• Work instructions:
Among the entries below, the lines from the one with "Recipient's Name" up to and including the one with "thumbnail style can" are to be restated exactly, without pictures.

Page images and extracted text
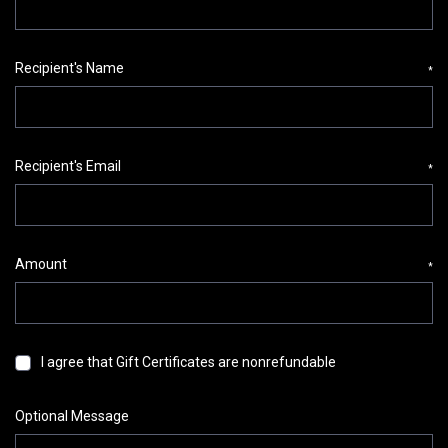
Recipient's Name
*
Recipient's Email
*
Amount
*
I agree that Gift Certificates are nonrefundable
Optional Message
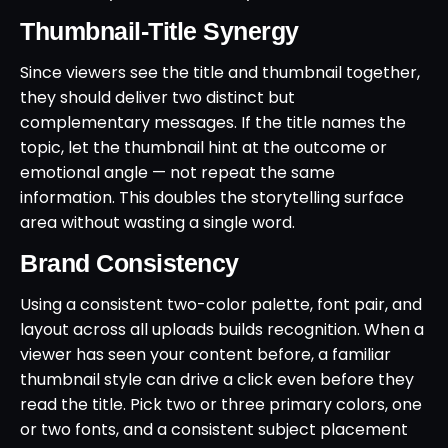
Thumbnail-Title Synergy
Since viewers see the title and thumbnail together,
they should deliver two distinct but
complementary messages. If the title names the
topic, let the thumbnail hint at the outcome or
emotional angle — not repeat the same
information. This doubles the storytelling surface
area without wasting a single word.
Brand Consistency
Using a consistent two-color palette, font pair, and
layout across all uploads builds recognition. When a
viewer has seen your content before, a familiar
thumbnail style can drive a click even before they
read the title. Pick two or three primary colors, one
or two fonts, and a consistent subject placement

==

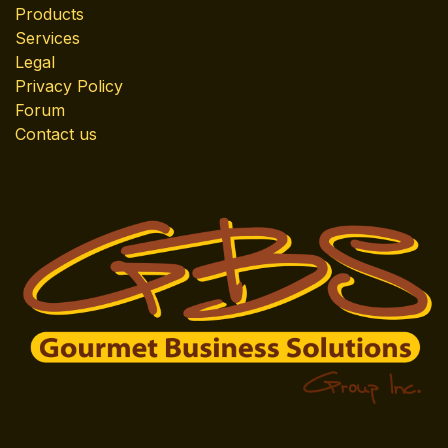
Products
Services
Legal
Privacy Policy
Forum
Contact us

• Exercise solution:
Recipient's Name
*
Recipient's Email
*
Amount
*
I agree that Gift Certificates are nonrefundable
Optional Message
Thumbnail-Title Synergy
Since viewers see the title and thumbnail together,
they should deliver two distinct but
complementary messages. If the title names the
topic, let the thumbnail hint at the outcome or
emotional angle — not repeat the same
information. This doubles the storytelling surface
area without wasting a single word.
Brand Consistency
Using a consistent two-color palette, font pair, and
layout across all uploads builds recognition. When a
viewer has seen your content before, a familiar
thumbnail style can drive a click even before they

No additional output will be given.